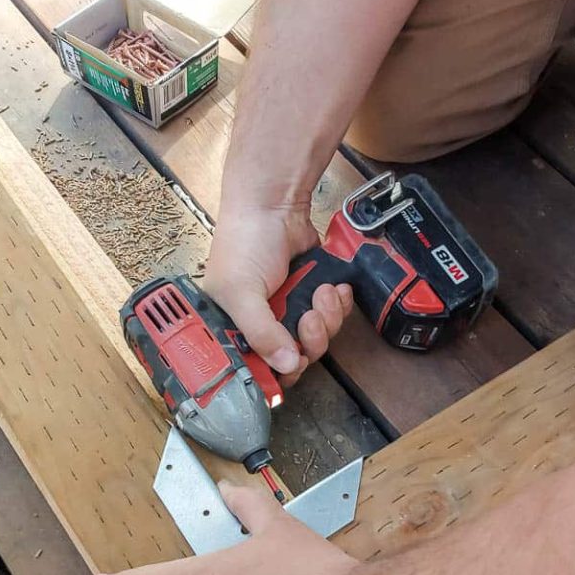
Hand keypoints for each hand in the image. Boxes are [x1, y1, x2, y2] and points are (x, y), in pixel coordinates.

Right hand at [205, 203, 352, 385]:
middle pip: (297, 357)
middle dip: (310, 340)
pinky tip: (334, 287)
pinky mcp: (314, 295)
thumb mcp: (241, 292)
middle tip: (309, 318)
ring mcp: (291, 310)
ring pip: (320, 338)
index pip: (260, 369)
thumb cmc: (244, 243)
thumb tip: (287, 366)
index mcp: (236, 328)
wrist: (274, 204)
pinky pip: (335, 316)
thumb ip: (262, 333)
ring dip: (327, 318)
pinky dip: (339, 304)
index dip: (281, 370)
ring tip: (321, 292)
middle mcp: (264, 324)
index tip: (294, 360)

◆ ◆ ◆

Task description: The answer should be one number: how many lines in the data contain the word "index".

Response box: 4